Inhibition of a key bicarbonate transporter could lead to a cancer therapy with fewer side effects compared to currently available treatments, according to Issam Ben-Sahra, PhD, assistant professor of Biochemistry and Molecular Genetics and senior author of the study.
“This transporter is very important in cancer but less so in normal cells,” said Ben-Sahra, who is also a member of the Robert H. Lurie Comprehensive Cancer Center of Northwestern University. “It could be a very interesting target.”
Eunus Ali, PhD, a postdoctoral fellow in the Ben-Sahra laboratory, was lead author of the study.
Bicarbonate ions are present in high concentration throughout the blood and are important for maintaining pH in cells. The ions are also used to make purine and pyrimidines, essential building blocks of nucleotide molecules.
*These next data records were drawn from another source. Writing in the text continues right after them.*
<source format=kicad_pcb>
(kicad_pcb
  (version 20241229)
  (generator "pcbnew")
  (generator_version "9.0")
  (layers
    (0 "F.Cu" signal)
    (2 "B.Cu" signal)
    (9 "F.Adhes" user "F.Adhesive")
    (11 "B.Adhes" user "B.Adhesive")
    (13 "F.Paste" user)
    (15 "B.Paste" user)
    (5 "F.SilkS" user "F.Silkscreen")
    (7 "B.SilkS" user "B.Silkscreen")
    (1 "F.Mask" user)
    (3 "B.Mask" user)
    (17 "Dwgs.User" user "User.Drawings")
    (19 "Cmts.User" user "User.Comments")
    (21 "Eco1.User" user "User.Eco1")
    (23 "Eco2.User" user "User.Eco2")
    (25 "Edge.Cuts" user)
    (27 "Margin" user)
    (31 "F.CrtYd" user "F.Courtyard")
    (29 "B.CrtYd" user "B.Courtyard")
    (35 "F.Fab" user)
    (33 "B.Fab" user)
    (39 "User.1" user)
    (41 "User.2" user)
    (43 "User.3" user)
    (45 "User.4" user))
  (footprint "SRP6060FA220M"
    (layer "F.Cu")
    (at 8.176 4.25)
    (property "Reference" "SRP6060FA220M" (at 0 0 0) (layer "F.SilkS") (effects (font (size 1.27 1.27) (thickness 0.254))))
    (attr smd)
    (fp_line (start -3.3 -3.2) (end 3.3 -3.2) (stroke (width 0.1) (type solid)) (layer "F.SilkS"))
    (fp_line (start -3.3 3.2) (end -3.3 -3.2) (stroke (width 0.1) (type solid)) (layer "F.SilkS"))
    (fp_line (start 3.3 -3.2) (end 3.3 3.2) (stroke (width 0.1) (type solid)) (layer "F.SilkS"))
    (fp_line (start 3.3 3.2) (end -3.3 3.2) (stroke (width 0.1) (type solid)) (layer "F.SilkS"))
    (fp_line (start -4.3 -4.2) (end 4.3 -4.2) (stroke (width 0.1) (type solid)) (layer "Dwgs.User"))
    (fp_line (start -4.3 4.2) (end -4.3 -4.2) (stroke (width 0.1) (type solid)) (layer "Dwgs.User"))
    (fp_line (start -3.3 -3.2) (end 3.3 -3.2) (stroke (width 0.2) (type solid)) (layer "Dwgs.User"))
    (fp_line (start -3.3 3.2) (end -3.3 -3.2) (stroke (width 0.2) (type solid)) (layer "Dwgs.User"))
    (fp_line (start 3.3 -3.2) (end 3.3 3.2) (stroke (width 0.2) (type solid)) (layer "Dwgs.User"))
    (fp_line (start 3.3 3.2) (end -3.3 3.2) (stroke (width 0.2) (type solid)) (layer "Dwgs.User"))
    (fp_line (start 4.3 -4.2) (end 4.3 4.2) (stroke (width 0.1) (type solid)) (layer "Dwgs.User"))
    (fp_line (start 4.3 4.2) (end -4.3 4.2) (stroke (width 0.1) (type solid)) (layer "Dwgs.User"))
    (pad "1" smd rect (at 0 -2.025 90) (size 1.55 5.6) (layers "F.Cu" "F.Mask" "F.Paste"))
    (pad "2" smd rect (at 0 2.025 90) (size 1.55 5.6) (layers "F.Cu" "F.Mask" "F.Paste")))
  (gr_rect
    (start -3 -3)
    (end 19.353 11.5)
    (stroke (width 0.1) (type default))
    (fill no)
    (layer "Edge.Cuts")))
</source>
In previously published studies, the Ben-Sahra laboratory found that many cancers upregulate nucleotide biosynthesis through the mTORC1 pathway, helping fuel cell growth and cancer proliferation. However, whether bicarbonate is controlled and utilized in this pathway was unknown, according to Ben-Sahra.
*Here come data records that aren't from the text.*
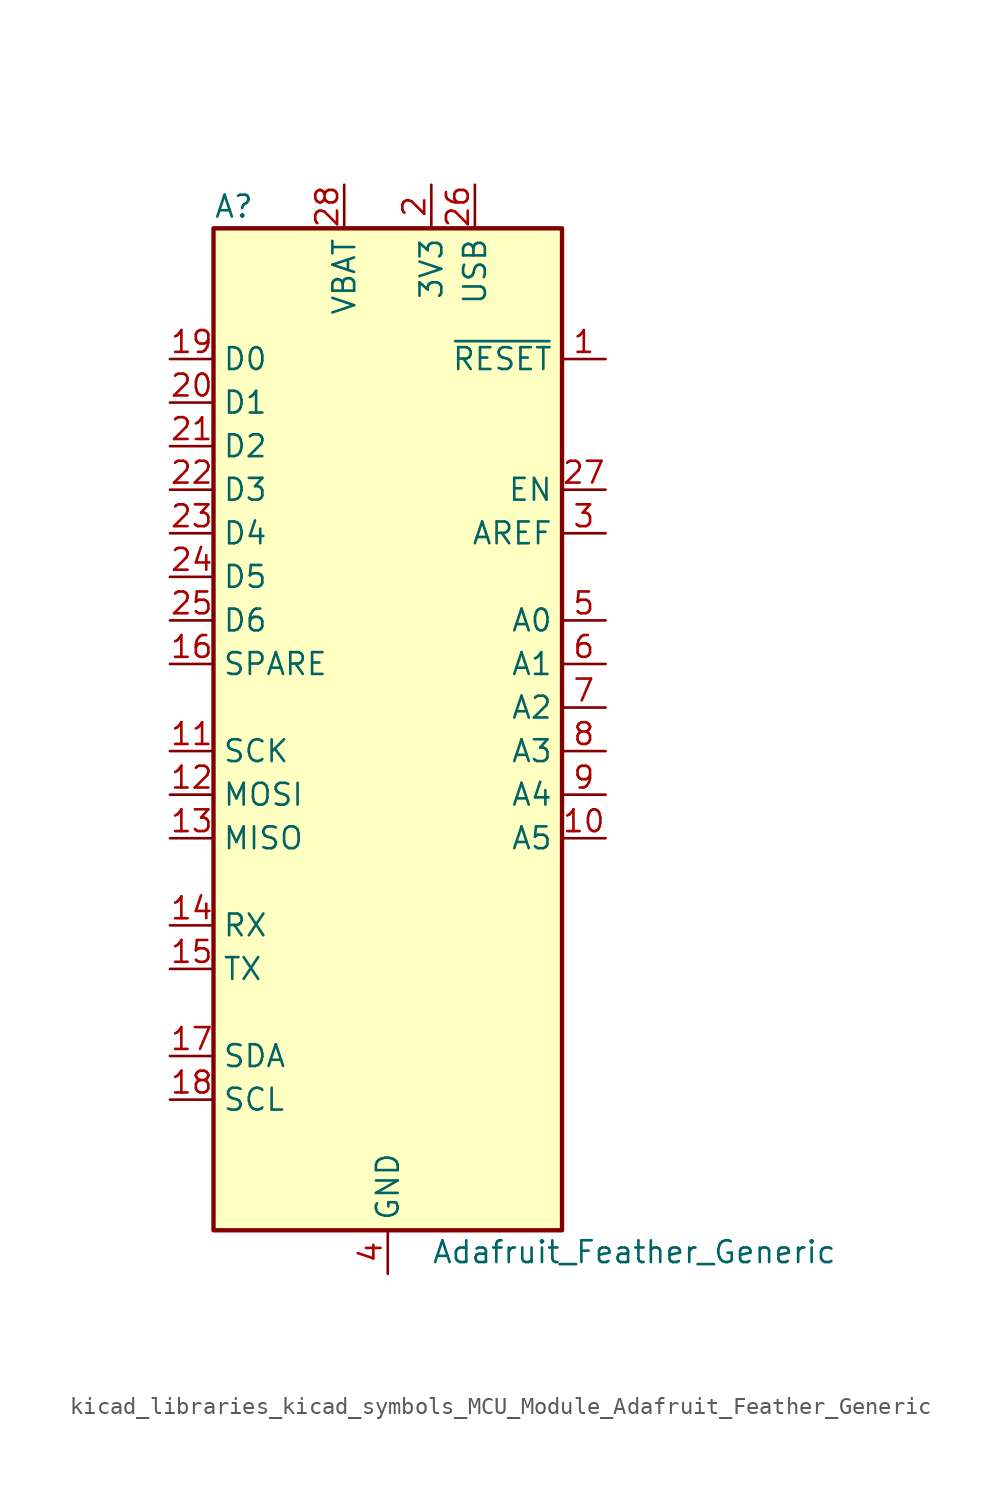
<source format=kicad_sym>
(kicad_symbol_lib
  (version 20220914)
  (generator kicad_symbol_editor)
  (symbol "kicad_libraries_kicad_symbols_MCU_Module_Adafruit_Feather_Generic"
    (property "Reference" "A"
      (at -10.16 29.21 0)
      (effects (font (size 1.27 1.27)) (justify left)))
    (property "Value" "Adafruit_Feather_Generic"
      (at 2.54 -31.75 0)
      (effects (font (size 1.27 1.27)) (justify left)))
    (symbol "kicad_libraries_kicad_symbols_MCU_Module_Adafruit_Feather_Generic_0_1"
      (rectangle (start -10.16 27.94) (end 10.16 -30.48) (stroke (width 0.254) (type default)) (fill (type background))))
    (symbol "kicad_libraries_kicad_symbols_MCU_Module_Adafruit_Feather_Generic_1_1"
      (pin input line (at 12.7 20.32 180) (length 2.54) (name "~{RESET}" (effects (font (size 1.27 1.27)))) (number "1" (effects (font (size 1.27 1.27)))))
      (pin bidirectional line (at 12.7 -7.62 180) (length 2.54) (name "A5" (effects (font (size 1.27 1.27)))) (number "10" (effects (font (size 1.27 1.27)))))
      (pin bidirectional line (at -12.7 -2.54 0) (length 2.54) (name "SCK" (effects (font (size 1.27 1.27)))) (number "11" (effects (font (size 1.27 1.27)))))
      (pin bidirectional line (at -12.7 -5.08 0) (length 2.54) (name "MOSI" (effects (font (size 1.27 1.27)))) (number "12" (effects (font (size 1.27 1.27)))))
      (pin bidirectional line (at -12.7 -7.62 0) (length 2.54) (name "MISO" (effects (font (size 1.27 1.27)))) (number "13" (effects (font (size 1.27 1.27)))))
      (pin bidirectional line (at -12.7 -12.7 0) (length 2.54) (name "RX" (effects (font (size 1.27 1.27)))) (number "14" (effects (font (size 1.27 1.27)))))
      (pin bidirectional line (at -12.7 -15.24 0) (length 2.54) (name "TX" (effects (font (size 1.27 1.27)))) (number "15" (effects (font (size 1.27 1.27)))))
      (pin bidirectional line (at -12.7 2.54 0) (length 2.54) (name "SPARE" (effects (font (size 1.27 1.27)))) (number "16" (effects (font (size 1.27 1.27)))))
      (pin bidirectional line (at -12.7 -20.32 0) (length 2.54) (name "SDA" (effects (font (size 1.27 1.27)))) (number "17" (effects (font (size 1.27 1.27)))))
      (pin bidirectional line (at -12.7 -22.86 0) (length 2.54) (name "SCL" (effects (font (size 1.27 1.27)))) (number "18" (effects (font (size 1.27 1.27)))))
      (pin bidirectional line (at -12.7 20.32 0) (length 2.54) (name "D0" (effects (font (size 1.27 1.27)))) (number "19" (effects (font (size 1.27 1.27)))))
      (pin power_in line (at 2.54 30.48 270) (length 2.54) (name "3V3" (effects (font (size 1.27 1.27)))) (number "2" (effects (font (size 1.27 1.27)))))
      (pin bidirectional line (at -12.7 17.78 0) (length 2.54) (name "D1" (effects (font (size 1.27 1.27)))) (number "20" (effects (font (size 1.27 1.27)))))
      (pin bidirectional line (at -12.7 15.24 0) (length 2.54) (name "D2" (effects (font (size 1.27 1.27)))) (number "21" (effects (font (size 1.27 1.27)))))
      (pin bidirectional line (at -12.7 12.7 0) (length 2.54) (name "D3" (effects (font (size 1.27 1.27)))) (number "22" (effects (font (size 1.27 1.27)))))
      (pin bidirectional line (at -12.7 10.16 0) (length 2.54) (name "D4" (effects (font (size 1.27 1.27)))) (number "23" (effects (font (size 1.27 1.27)))))
      (pin bidirectional line (at -12.7 7.62 0) (length 2.54) (name "D5" (effects (font (size 1.27 1.27)))) (number "24" (effects (font (size 1.27 1.27)))))
      (pin bidirectional line (at -12.7 5.08 0) (length 2.54) (name "D6" (effects (font (size 1.27 1.27)))) (number "25" (effects (font (size 1.27 1.27)))))
      (pin power_in line (at 5.08 30.48 270) (length 2.54) (name "USB" (effects (font (size 1.27 1.27)))) (number "26" (effects (font (size 1.27 1.27)))))
      (pin input line (at 12.7 12.7 180) (length 2.54) (name "EN" (effects (font (size 1.27 1.27)))) (number "27" (effects (font (size 1.27 1.27)))))
      (pin power_in line (at -2.54 30.48 270) (length 2.54) (name "VBAT" (effects (font (size 1.27 1.27)))) (number "28" (effects (font (size 1.27 1.27)))))
      (pin input line (at 12.7 10.16 180) (length 2.54) (name "AREF" (effects (font (size 1.27 1.27)))) (number "3" (effects (font (size 1.27 1.27)))))
      (pin power_in line (at 0 -33.02 90) (length 2.54) (name "GND" (effects (font (size 1.27 1.27)))) (number "4" (effects (font (size 1.27 1.27)))))
      (pin bidirectional line (at 12.7 5.08 180) (length 2.54) (name "A0" (effects (font (size 1.27 1.27)))) (number "5" (effects (font (size 1.27 1.27)))))
      (pin bidirectional line (at 12.7 2.54 180) (length 2.54) (name "A1" (effects (font (size 1.27 1.27)))) (number "6" (effects (font (size 1.27 1.27)))))
      (pin bidirectional line (at 12.7 0 180) (length 2.54) (name "A2" (effects (font (size 1.27 1.27)))) (number "7" (effects (font (size 1.27 1.27)))))
      (pin bidirectional line (at 12.7 -2.54 180) (length 2.54) (name "A3" (effects (font (size 1.27 1.27)))) (number "8" (effects (font (size 1.27 1.27)))))
      (pin bidirectional line (at 12.7 -5.08 180) (length 2.54) (name "A4" (effects (font (size 1.27 1.27)))) (number "9" (effects (font (size 1.27 1.27))))))))
</source>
In the current study, Ben-Sahra and his collaborators examined usage of bicarbonate in normal and cancerous cells, using metabolic profiling to analyze bicarbonate usage at several stages. The investigators found that most bicarbonate transporters have little to do with mTORC1-related alterations in nucleotide metabolism which are triggered by cancer. However, one bicarbonate transporter, called SLC4A7, was upregulated in cancer cells as part of the mTORC1 pathway.
“Normal cells face high levels of bicarbonate in the blood, but in the microenvironment of tumors, you can have fewer nutrients,” Ben-Sahra said. “Here, bicarbonate can become limiting for tumor growth, necessitating usage of this transporter.”
The Ben-Sahra laboratory has explored several strategies to interrupt the metabolic upregulation incurred by cancer-related changes in mTORC1. Inhibiting SLC4A7 is among the most promising, Ben-Sahra said, because of its singular usage in cancer contexts.
“Targeting this one transporter will not affect pH or physiology of normal cells, because the other bicarbonate transporters can make up for it,” Ben-Sahra said. “But in the context of cancer, mTORC1 stimulates SLC4A7 transporter and we think this can be interrupted.”
The current study demonstrated that loss of SLC4A7 resulted in slowed tumor growth, but further studies are required before a treatment could make its way into humans, Ben-Sahra said.
Co-authors of the study include Mee-Ngan Yap, PhD, associate professor of Microbiology-Immunology; Marc Mendillo, PhD, assistant professor of Biochemistry and Molecular Genetics; Peng Gao, PhD, research assistant professor of Medicine in the Division of Hematology and Oncology and director of the Lurie Cancer Center Metabolomics Core Facility at Northwestern University; and John Asara, PhD, associate professor of Medicine at Harvard Medical School.
This work was supported by the National Institutes of Health grants R01GM135587, R01GM143334, R01GM121359, R01AI150986, F30CA264513 and T32GM008152, and the LAM Foundation Established Investigator Award LAM0151E01.